Ling referred to a disappointing start to the June year and said staff numbers had fallen at Fletcher businesses. About 220 jobs had gone at PlaceMakers, many through natural attrition and reduced casual labour.
But RBS was optimistic about Fletcher's fortunes.
"We see attractive upside leverage in Fletcher as its key construction markets rebound towards midcycle levels. Nearly all Fletcher's end markets are depressed, so its leverage to improving demand is significant. Underlying activity will be further supplemented by significant work associated with the Christchurch rebuild and leaky homes repair to provide robust conditions in New Zealand for some time. Fletcher joins CSR as one of our preferred picks in the building materials space. Our $7.44 average valuation and price target sits 16 per cent above the current share price.
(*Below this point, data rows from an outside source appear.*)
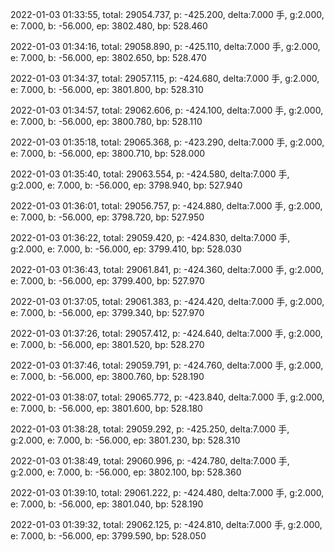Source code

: 2022-01-03 01:33:55, total: 29054.737, p: -425.200, delta:7.000 手, g:2.000, e: 7.000, b: -56.000, ep: 3802.480, bp: 528.460

2022-01-03 01:34:16, total: 29058.890, p: -425.110, delta:7.000 手, g:2.000, e: 7.000, b: -56.000, ep: 3802.650, bp: 528.470

2022-01-03 01:34:37, total: 29057.115, p: -424.680, delta:7.000 手, g:2.000, e: 7.000, b: -56.000, ep: 3801.800, bp: 528.310

2022-01-03 01:34:57, total: 29062.606, p: -424.100, delta:7.000 手, g:2.000, e: 7.000, b: -56.000, ep: 3800.780, bp: 528.110

2022-01-03 01:35:18, total: 29065.368, p: -423.290, delta:7.000 手, g:2.000, e: 7.000, b: -56.000, ep: 3800.710, bp: 528.000

2022-01-03 01:35:40, total: 29063.554, p: -424.580, delta:7.000 手, g:2.000, e: 7.000, b: -56.000, ep: 3798.940, bp: 527.940

2022-01-03 01:36:01, total: 29056.757, p: -424.880, delta:7.000 手, g:2.000, e: 7.000, b: -56.000, ep: 3798.720, bp: 527.950

2022-01-03 01:36:22, total: 29059.420, p: -424.830, delta:7.000 手, g:2.000, e: 7.000, b: -56.000, ep: 3799.410, bp: 528.030

2022-01-03 01:36:43, total: 29061.841, p: -424.360, delta:7.000 手, g:2.000, e: 7.000, b: -56.000, ep: 3799.400, bp: 527.970

2022-01-03 01:37:05, total: 29061.383, p: -424.420, delta:7.000 手, g:2.000, e: 7.000, b: -56.000, ep: 3799.340, bp: 527.970

2022-01-03 01:37:26, total: 29057.412, p: -424.640, delta:7.000 手, g:2.000, e: 7.000, b: -56.000, ep: 3801.520, bp: 528.270

2022-01-03 01:37:46, total: 29059.791, p: -424.760, delta:7.000 手, g:2.000, e: 7.000, b: -56.000, ep: 3800.760, bp: 528.190

2022-01-03 01:38:07, total: 29065.772, p: -423.840, delta:7.000 手, g:2.000, e: 7.000, b: -56.000, ep: 3801.600, bp: 528.180

2022-01-03 01:38:28, total: 29059.292, p: -425.250, delta:7.000 手, g:2.000, e: 7.000, b: -56.000, ep: 3801.230, bp: 528.310

2022-01-03 01:38:49, total: 29060.996, p: -424.780, delta:7.000 手, g:2.000, e: 7.000, b: -56.000, ep: 3802.100, bp: 528.360

2022-01-03 01:39:10, total: 29061.222, p: -424.480, delta:7.000 手, g:2.000, e: 7.000, b: -56.000, ep: 3801.040, bp: 528.190

2022-01-03 01:39:32, total: 29062.125, p: -424.810, delta:7.000 手, g:2.000, e: 7.000, b: -56.000, ep: 3799.590, bp: 528.050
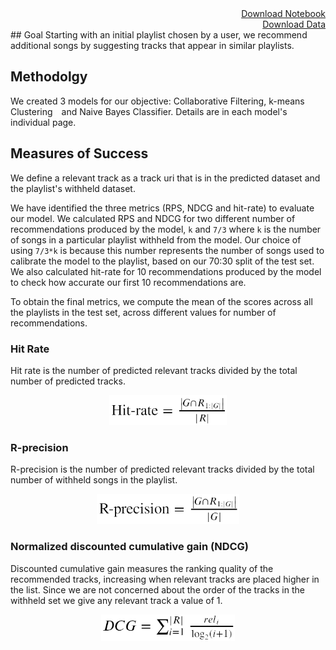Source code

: <div style="text-align: right"> <a href="./notebook.ipynb">Download Notebook</a> </div>  
<div style="text-align: right"> <a href="https://drive.google.com/file/d/1vKTZ4S0wiGxiffjPxnth1rrBXIOTcLCQ/view?usp=sharing">Download Data</a> </div>  
## Goal
Starting with an initial playlist chosen by a user, we recommend additional songs by suggesting tracks that appear in similar playlists.

## Methodolgy
We created 3 models for our objective: Collaborative Filtering, k-means Clustering and Naive Bayes Classifier. Details are in each model's individual page.

## Measures of Success
We define a relevant track as a track uri that is in the predicted dataset and the playlist's withheld dataset.

We have identified the three metrics (RPS, NDCG and hit-rate) to evaluate our model. We calculated RPS and NDCG for two different number of recommendations produced by the model, `k` and `7/3` where `k` is the number of songs in a particular playlist withheld from the model. Our choice of using `7/3*k` is because this number represents the number of songs used to calibrate the model to the playlist, based on our 70:30 split of the test set. We also calculated hit-rate for 10 recommendations produced by the model to check how accurate our first 10 recommendations are.

To obtain the final metrics, we compute the mean of the scores across all the playlists in the test set, across different values for number of recommendations.

### Hit Rate
Hit rate is the number of predicted relevant tracks divided by the total number of predicted tracks.

<p align="center">
<img src="https://raw.githubusercontent.com/not-a-hot-dog/spotify_project/gh-pages/_images/intro_hit_rate.png" title="High-Level Playlist Features" height="48"/>
</p>

### R-precision
R-precision is the number of predicted relevant tracks divided by the total number of withheld songs in the playlist.

<p align="center">
<img src="https://raw.githubusercontent.com/not-a-hot-dog/spotify_project/gh-pages/_images/intro_r_precision.png" title="High-Level Playlist Features" height="48"/>
</p>

### Normalized discounted cumulative gain (NDCG)
Discounted cumulative gain measures the ranking quality of the recommended tracks, increasing when relevant tracks are placed higher in the list. Since we are not concerned about the order of the tracks in the withheld set we give any relevant track a value of 1.

<p align="center">
<img src="https://raw.githubusercontent.com/not-a-hot-dog/spotify_project/gh-pages/_images/intro_dcg.png" title="High-Level Playlist Features" height="42"/>
</p>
"RBS is taking a more positive view of the sector generally," the report said.
"After a difficult first half, we expect that the latter part of 2012 will show the first signs of improvement in the major construction markets across Australia, New Zealand and the United States. This should provide some much-needed support for the listed building materials stocks. Against this backdrop, we recommend a shift away from the performers of 2011 towards the value names. As a result, we raise our rating on Fletcher to buy, and it joins CSR as one of our preferred sector exposures," RBS said.
Kar Yue Yeo and Peros said the New Zealand and Australian building cycles were at or near their troughs.
The consensus of analysts' estimates was for Fletcher to make $346 million net profit after tax for the year to June 2012, they said, although the two analysts are predicting well under that at just $320 million.
"The upside for Fletcher from here in is through recovery in the Australasia building cycle, the post-quake rebuild in Christchurch and capital-ising on structural opportunities for supply of pipes to the gas and water industries," the two analysts said.